Segment Start: Excerpt to read

Tuesday, May 14, 2013

Cracked Mirrors

God has really been working on my heart, and when I say working, I mean squishing, plucking, and cutting out the sin in my life. What that sentence means more specifically, is that while I've been going through the book of Ephesians (women's study), sermons from 1 Corinthians, working, and preparing for Costa Rica, God has brought multiple opportunities for me to live out the gospel. Sanctification. The beauty of this process is that by definition, it is ongoing. Personally, it is so easy to be caught up in the "doing" of my walk with Jesus. Clearly, in James 2:14-17, faith apart from works in dead; yet, lately, I've been stuck in the works. I "know" the bible, but so many of my good intentions are lost in translation. For example, the gospel is simple right? Offensive, yes, but it is simple, but knowing versus understanding and living out what you know are seperate things.  Jesus has been smacking me in the face with the reality of Himself. He's been revealing that it isn't about WWJD (what would Jesus Do), it's been more along the lines of WDJD (what did Jesus do). What did he accompilish on the cross? Now live in the freedom that comes through that.

Now to the title of the post, I'm a cracked mirror. For some reason, God has kept bringing that image to my mind about sinners who love Jesus. I'm in Christ as a new creation, thus I am his representitive and reflection. All to easily, I get upset with another sister or brother in Christ when he or she sins. Usually my mind set is, "how dare they? You're a christian...act like one!" Annnnd then Jesus reminds me "Oh, Lacey, silly Lacey, you too, are a broken representation me." So when I say I've been learning to live out the gospel, that means God has been pointing me to how He loved me. He never gave up on me, despite my failings!

Segment End: Excerpt to read
Segment Start: Stored data

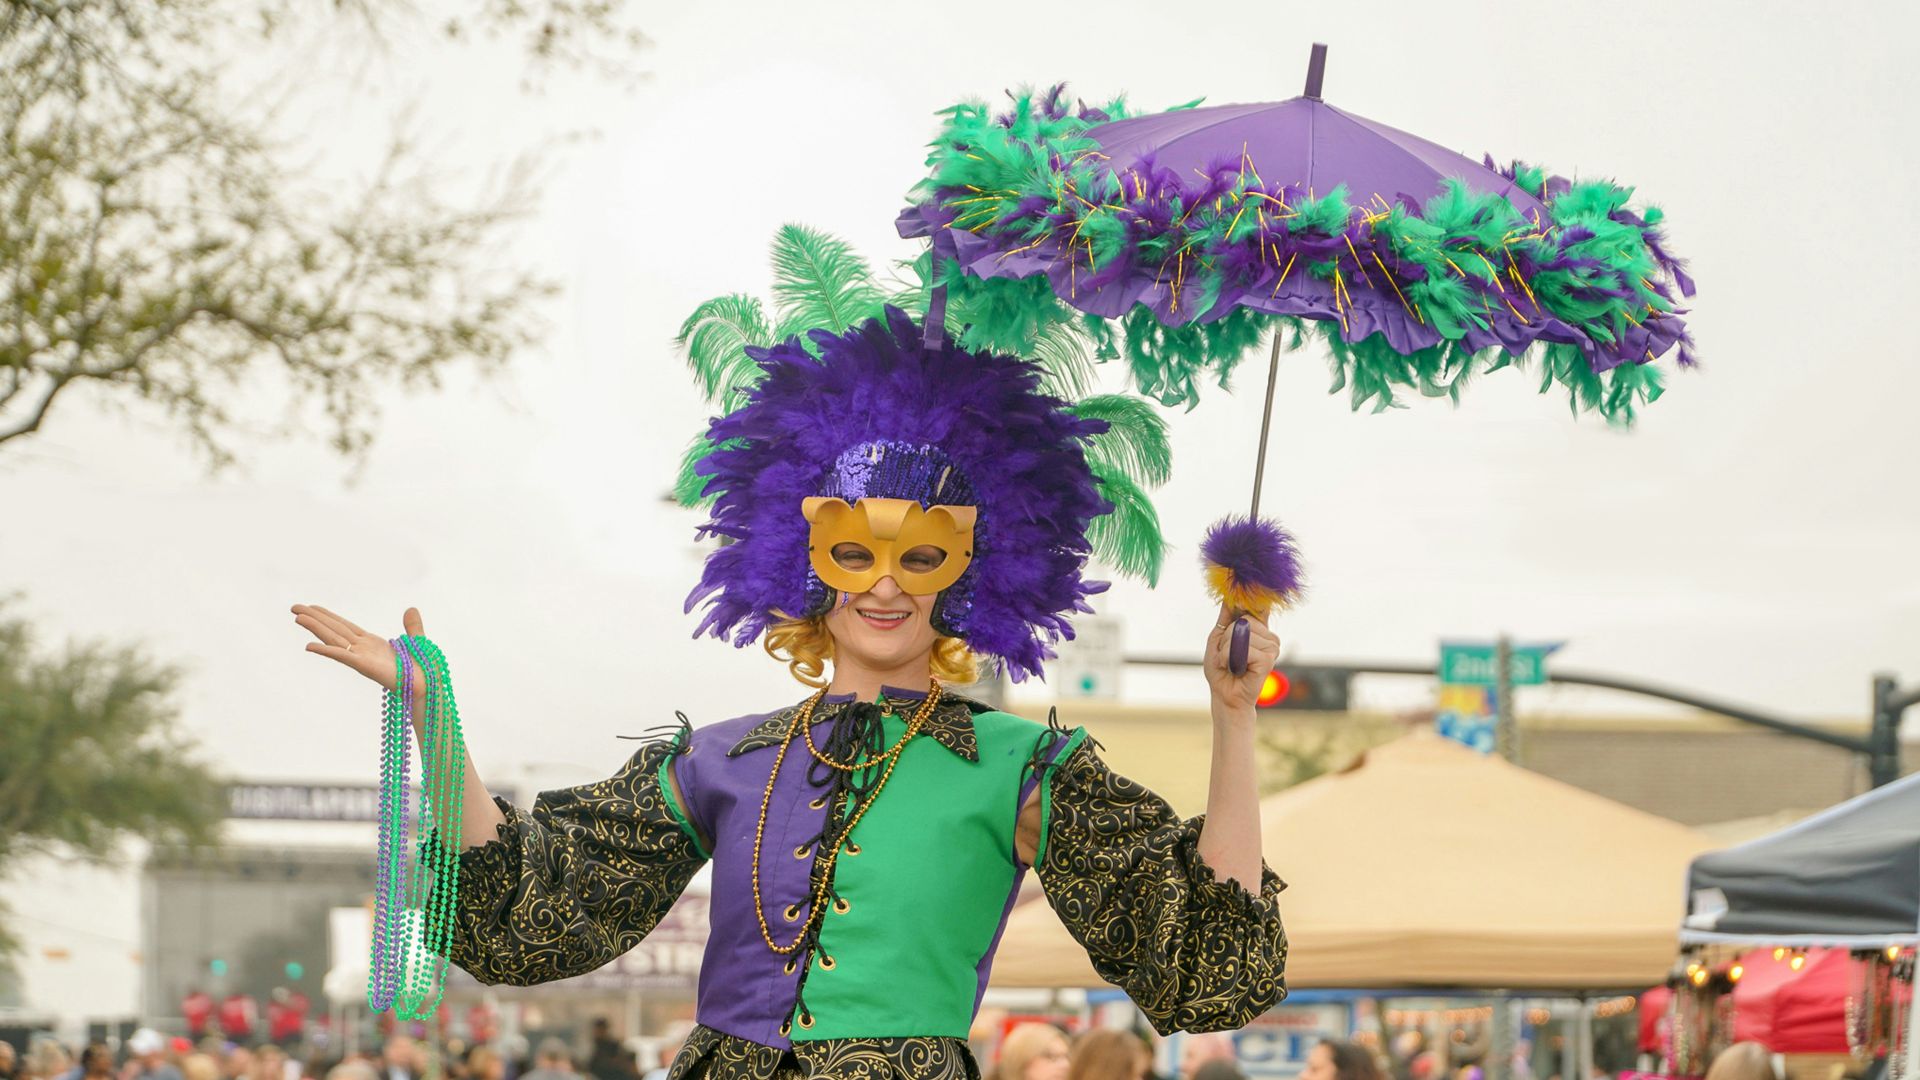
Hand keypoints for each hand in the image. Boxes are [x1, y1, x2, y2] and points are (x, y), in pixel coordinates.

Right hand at [291, 603, 426, 699]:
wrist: (428, 687)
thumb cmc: (423, 670)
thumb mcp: (417, 641)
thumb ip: (413, 626)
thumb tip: (411, 609)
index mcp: (372, 643)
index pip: (345, 626)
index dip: (328, 616)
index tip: (312, 607)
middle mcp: (363, 649)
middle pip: (334, 630)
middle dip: (314, 618)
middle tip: (294, 607)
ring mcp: (362, 657)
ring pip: (333, 639)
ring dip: (315, 628)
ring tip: (297, 617)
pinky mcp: (364, 666)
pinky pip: (342, 656)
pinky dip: (327, 650)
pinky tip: (309, 646)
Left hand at [1203, 602, 1279, 715]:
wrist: (1224, 695)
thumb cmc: (1221, 669)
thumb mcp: (1219, 638)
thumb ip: (1227, 617)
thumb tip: (1231, 596)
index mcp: (1259, 630)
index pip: (1259, 606)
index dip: (1251, 598)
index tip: (1243, 589)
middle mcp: (1269, 637)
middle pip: (1244, 620)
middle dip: (1226, 637)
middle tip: (1226, 654)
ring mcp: (1272, 648)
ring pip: (1243, 633)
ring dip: (1226, 649)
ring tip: (1230, 662)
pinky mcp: (1269, 659)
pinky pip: (1244, 648)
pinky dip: (1230, 658)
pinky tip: (1234, 668)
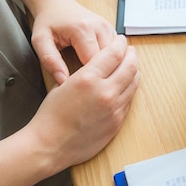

Segment End: Stored data

## Task item
Answer these questions from the "Cracked Mirrors" blog post:
1. Which book of the Bible is the women's study going through?
2. What does WDJD stand for?
3. What image has God kept bringing to the writer's mind about sinners who love Jesus?
This data has no connection to the blog post.

## Task response
1. Ephesians
2. What did Jesus do
3. A cracked mirror